* PASSAGE TO READ *
— Begin —
The current memory allocator we use is very primitive and has both poor performance, while being prone to fragmentation. Rather than designing our own allocator from scratch (which would be a waste of time), we should implement the Two-Level Segregated Fit (TLSF) algorithm.

Some design goals for this implementation are:

• We should be able to add and remove memory pools on the fly to the allocator.
  • We might want to eventually use a single allocator for all geometry, rather than an allocator per region. Since we can't pre-allocate gigabytes of memory at startup, we will need to dynamically resize the allocator at runtime by adding and removing pools of memory (OpenGL buffers).
  • These memory pools would likely be fairly large (at least 64 MB), and the total address space of the allocator does not need to be larger than 32 GiB. This creates a limit where there would at most be 512 memory pools.
• The time complexity of allocating and freeing memory should not grow with the number of allocations. This will become even more important if we only have one allocator instance per world.
• Defragmenting the memory pool should be possible on an incremental basis, without introducing significant latency spikes.
— End —
* REQUIRED TASK A *
Do these statements agree with the allocator proposal above? (i) The plan is to design a new allocator from scratch. (ii) The allocator's total address space does not need to exceed 32 GiB. (iii) The time to allocate and free memory may grow with the number of allocations. Answer yes or no for each, quoting the deciding words of the proposal.

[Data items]
— Begin —
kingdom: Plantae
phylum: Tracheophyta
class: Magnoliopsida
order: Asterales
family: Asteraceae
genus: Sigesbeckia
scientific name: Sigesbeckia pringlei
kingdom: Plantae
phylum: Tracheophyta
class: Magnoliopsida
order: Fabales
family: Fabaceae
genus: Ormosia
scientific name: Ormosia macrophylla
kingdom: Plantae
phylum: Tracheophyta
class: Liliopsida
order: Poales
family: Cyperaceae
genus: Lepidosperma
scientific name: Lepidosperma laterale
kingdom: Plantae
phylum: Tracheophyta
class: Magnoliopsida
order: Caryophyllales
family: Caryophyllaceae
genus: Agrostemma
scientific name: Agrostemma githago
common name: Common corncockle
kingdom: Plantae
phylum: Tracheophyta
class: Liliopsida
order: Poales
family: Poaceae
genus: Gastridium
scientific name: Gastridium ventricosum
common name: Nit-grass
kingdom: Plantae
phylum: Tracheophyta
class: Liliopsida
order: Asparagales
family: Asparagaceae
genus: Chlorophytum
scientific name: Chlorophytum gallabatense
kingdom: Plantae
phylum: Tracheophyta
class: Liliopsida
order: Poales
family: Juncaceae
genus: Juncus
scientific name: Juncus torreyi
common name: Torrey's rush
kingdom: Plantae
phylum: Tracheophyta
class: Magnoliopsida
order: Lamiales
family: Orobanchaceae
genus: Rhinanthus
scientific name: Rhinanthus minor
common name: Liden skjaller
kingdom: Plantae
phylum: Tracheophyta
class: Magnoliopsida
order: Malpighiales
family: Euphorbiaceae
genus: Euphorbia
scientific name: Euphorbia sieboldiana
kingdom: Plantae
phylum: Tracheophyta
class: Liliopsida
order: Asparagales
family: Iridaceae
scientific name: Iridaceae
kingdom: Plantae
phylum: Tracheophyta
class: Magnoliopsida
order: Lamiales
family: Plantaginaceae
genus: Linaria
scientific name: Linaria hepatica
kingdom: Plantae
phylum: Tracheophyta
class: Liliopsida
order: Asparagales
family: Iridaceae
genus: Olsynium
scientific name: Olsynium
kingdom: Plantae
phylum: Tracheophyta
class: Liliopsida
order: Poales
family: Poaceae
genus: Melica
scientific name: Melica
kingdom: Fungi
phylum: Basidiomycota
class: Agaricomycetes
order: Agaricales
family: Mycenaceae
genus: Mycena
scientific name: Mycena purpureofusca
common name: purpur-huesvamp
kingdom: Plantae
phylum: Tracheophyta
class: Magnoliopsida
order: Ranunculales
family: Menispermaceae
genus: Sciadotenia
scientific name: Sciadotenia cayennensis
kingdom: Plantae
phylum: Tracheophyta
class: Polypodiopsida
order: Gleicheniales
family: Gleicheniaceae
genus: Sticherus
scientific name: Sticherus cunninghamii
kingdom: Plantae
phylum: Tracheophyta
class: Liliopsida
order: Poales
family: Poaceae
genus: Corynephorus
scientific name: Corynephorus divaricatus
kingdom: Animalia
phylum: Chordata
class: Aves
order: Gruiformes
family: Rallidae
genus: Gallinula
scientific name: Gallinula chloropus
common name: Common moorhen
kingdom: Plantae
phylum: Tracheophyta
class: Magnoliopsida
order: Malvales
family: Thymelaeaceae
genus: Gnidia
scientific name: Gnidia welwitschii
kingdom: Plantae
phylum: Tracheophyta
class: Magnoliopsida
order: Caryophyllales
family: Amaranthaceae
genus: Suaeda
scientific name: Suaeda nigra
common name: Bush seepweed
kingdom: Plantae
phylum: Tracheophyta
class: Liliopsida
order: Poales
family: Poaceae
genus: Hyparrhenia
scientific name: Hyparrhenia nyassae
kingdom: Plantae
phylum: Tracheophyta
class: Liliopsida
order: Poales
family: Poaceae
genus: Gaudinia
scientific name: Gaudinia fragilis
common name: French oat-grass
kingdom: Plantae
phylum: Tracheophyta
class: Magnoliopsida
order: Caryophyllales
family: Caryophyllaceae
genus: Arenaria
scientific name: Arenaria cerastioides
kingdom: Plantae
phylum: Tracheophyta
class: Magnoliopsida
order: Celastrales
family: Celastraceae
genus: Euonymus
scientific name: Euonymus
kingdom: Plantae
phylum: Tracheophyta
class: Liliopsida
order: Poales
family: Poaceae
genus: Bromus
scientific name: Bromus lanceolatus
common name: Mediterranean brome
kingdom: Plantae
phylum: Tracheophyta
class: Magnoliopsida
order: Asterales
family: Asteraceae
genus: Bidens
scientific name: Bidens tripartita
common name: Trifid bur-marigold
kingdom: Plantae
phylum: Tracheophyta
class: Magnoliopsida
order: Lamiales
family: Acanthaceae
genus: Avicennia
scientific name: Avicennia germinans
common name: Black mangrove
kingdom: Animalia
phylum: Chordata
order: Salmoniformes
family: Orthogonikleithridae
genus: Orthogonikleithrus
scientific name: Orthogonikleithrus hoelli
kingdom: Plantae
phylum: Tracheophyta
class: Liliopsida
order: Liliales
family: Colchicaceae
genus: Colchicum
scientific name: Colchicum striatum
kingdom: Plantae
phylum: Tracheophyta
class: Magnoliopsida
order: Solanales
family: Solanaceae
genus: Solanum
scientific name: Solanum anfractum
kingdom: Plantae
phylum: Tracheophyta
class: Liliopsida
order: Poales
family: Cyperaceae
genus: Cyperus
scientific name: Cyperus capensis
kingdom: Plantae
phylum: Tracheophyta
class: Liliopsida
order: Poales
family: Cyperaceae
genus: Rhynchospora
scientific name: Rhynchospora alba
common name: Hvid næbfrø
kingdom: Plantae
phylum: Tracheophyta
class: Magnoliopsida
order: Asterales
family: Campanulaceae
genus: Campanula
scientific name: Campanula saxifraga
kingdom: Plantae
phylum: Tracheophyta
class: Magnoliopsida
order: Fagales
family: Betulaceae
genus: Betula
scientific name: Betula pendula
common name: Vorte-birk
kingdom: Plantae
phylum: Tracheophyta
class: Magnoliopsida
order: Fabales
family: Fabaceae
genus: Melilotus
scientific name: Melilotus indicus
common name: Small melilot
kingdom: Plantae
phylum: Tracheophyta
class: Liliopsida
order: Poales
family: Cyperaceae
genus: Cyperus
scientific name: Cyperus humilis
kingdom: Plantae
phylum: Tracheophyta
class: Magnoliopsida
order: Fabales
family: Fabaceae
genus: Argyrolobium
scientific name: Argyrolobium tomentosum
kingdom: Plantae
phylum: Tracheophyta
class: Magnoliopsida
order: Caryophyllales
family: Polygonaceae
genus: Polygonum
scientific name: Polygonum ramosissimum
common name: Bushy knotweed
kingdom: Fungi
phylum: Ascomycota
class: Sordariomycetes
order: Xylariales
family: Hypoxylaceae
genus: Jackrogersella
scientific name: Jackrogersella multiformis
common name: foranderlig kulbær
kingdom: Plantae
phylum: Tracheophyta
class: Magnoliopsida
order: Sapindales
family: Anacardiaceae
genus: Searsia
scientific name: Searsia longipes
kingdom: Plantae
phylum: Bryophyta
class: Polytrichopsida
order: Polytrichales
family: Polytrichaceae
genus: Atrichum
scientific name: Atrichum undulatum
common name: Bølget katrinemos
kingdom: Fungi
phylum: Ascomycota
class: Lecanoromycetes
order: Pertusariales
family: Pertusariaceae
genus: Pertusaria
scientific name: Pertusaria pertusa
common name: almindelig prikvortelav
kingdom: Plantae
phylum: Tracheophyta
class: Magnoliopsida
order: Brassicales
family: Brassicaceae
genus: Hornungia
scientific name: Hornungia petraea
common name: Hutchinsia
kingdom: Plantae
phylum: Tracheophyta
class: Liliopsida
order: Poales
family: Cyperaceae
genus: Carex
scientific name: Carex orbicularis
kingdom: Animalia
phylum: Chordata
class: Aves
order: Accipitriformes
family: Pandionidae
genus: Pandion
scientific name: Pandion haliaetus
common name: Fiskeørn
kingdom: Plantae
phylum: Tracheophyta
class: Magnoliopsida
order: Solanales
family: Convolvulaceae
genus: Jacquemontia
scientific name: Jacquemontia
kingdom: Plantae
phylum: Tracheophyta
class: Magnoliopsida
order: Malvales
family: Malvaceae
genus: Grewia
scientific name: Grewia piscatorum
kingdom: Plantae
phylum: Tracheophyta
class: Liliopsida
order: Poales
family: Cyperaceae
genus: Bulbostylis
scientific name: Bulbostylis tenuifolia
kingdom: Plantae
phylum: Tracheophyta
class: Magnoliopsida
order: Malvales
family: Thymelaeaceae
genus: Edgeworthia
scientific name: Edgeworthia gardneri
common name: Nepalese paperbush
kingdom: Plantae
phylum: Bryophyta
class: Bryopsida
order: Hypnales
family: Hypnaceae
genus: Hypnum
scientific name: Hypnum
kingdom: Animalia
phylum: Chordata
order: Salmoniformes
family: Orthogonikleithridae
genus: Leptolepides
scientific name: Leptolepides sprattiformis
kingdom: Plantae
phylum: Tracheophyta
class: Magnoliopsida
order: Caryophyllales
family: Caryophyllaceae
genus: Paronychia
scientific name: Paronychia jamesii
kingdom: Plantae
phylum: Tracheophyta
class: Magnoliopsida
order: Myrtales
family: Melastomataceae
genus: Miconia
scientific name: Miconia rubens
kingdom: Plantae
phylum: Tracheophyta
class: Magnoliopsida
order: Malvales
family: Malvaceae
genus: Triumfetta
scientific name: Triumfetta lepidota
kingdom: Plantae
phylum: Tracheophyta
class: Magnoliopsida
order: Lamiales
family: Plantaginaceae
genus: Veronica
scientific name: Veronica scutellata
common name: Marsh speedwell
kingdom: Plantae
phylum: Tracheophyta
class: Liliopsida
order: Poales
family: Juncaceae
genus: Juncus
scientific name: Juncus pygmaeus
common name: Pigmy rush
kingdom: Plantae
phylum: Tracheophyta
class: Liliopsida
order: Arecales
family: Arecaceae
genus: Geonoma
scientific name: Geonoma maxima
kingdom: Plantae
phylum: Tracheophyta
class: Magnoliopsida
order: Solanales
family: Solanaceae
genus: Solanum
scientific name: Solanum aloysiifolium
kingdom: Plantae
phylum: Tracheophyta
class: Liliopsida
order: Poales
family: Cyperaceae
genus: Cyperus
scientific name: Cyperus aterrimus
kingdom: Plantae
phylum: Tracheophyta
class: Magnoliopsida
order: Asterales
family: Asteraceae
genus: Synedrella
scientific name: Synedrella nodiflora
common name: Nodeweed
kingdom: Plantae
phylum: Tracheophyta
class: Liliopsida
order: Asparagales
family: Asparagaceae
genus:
— End —
* REQUIRED TASK B *
Could you reproduce the lines of the records word for word, starting with the line that contains "genus: Avicennia" and going on through the line that contains "scientific name: Orthogonikleithrus hoelli"?

* CORRECT RESPONSE A *
(i) No: "Rather than designing our own allocator from scratch (which would be a waste of time), we should implement the Two-Level Segregated Fit (TLSF) algorithm."
(ii) Yes: "the total address space of the allocator does not need to be larger than 32 GiB"
(iii) No: "The time complexity of allocating and freeing memory should not grow with the number of allocations."

* CORRECT RESPONSE B *
genus: Avicennia
scientific name: Avicennia germinans
common name: Black mangrove
kingdom: Animalia
phylum: Chordata
order: Salmoniformes
family: Orthogonikleithridae
genus: Orthogonikleithrus
scientific name: Orthogonikleithrus hoelli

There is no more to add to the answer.